Content starts

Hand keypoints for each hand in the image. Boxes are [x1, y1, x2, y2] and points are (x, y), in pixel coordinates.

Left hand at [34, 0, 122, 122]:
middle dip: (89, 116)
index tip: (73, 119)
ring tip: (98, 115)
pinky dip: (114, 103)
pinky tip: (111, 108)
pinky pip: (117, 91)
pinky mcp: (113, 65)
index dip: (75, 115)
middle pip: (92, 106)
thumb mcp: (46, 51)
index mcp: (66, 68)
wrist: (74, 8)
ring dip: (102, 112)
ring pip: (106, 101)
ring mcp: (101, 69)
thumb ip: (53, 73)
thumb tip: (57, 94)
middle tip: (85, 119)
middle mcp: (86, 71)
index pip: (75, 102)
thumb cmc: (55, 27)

Content ends

→ **About this exercise**: Everything from the line with "pinky dip: (114, 103)" down to the final line above is to be retyped exactly. Leave the earlier lines out.

→ **Task response**:
pinky dip: (114, 103)
pinky tip: (111, 108)
pinky pip: (117, 91)
pinky mcp: (113, 65)
index dip: (75, 115)
middle pip: (92, 106)
thumb mcp: (46, 51)
index mcp: (66, 68)
wrist: (74, 8)
ring dip: (102, 112)
ring pip: (106, 101)
ring mcp: (101, 69)
thumb ip: (53, 73)
thumb tip: (57, 94)
middle tip: (85, 119)
middle mcp: (86, 71)
index pip: (75, 102)
thumb cmc: (55, 27)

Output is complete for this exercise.